Virginia Equine Alliance hails “brighter prospects” for horse industry

by | Apr 27, 2018 | Breaking, Business, Virginia, Virginia Business

Channel Lady in the 2013 running of the Grade 3 Edward P. Evans All Along at Colonial Downs. Photo by Coady Photography.

From a Virginia Equine Alliance release

The nonprofit statewide association that represents horse-related businesses throughout the Commonwealth is praising the recently signed legislation that will lead to the reopening of Colonial Downs in 2019. The Virginia Equine Alliance (VEA) says that the resurrection of the New Kent County track, closed since 2014, will lead to a revival of Virginia’s horse racing, breeding, training and other commercial and agricultural enterprises involving horses.

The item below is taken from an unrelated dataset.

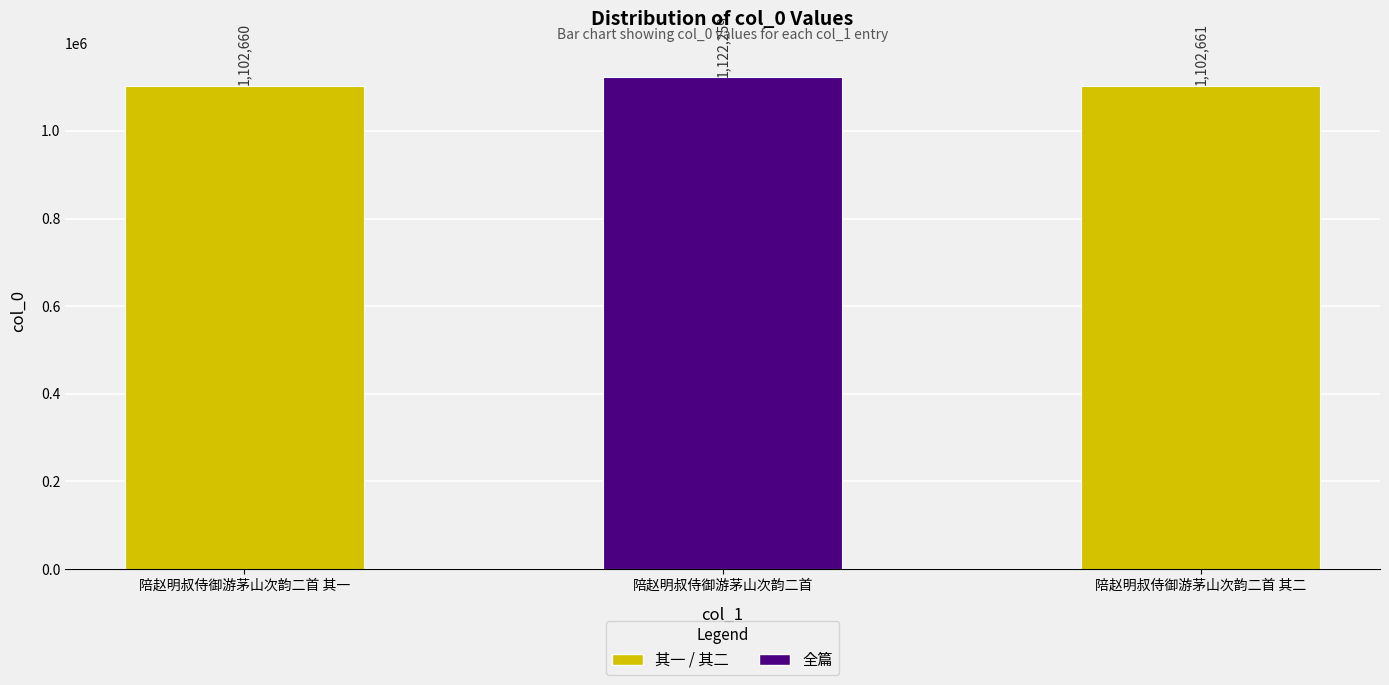

Approximately how many times larger is the value at 陪赵明叔侍御游茅山次韵二首 其一 compared to 陪赵明叔侍御游茅山次韵二首 其二?

1.0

“The General Assembly and the governor are to be commended for their support for this important legislation, legislation that not only will restore the long history of horse racing in Virginia but also will revitalize horse-related enterprises throughout the state,” said Jeb Hannum, executive director of the VEA. “Our thanks to Gov. Northam and the bipartisan efforts in both the Senate and House for recognizing the consequential economic impact the new law will have in every corner of Virginia.”

The legislation cleared the way for the April 24 purchase of Colonial Downs by Chicago-based Revolutionary Racing. Economic impact studies have estimated that reopening the track will lead to as many as 500 jobs for New Kent County and the region, and by year three, generate as much as $25 million for state and local governments. Proceeds from the track also will fund an incentive program that will brings horse to Virginia to board and train.

“Virginia’s horse racing traditions date to pre-Colonial times, and we are pleased and proud to see that tradition continue,” Hannum said. “But the reopening of Colonial Downs means so much more from a tangible point of view. After almost four years without racing, it now allows us to build an industry that hopefully will enable us to be competitive with the horse industries in Maryland, West Virginia and Pennsylvania, and that will lead to brighter prospects for breeders, trainers and farmers who support the racing industry.”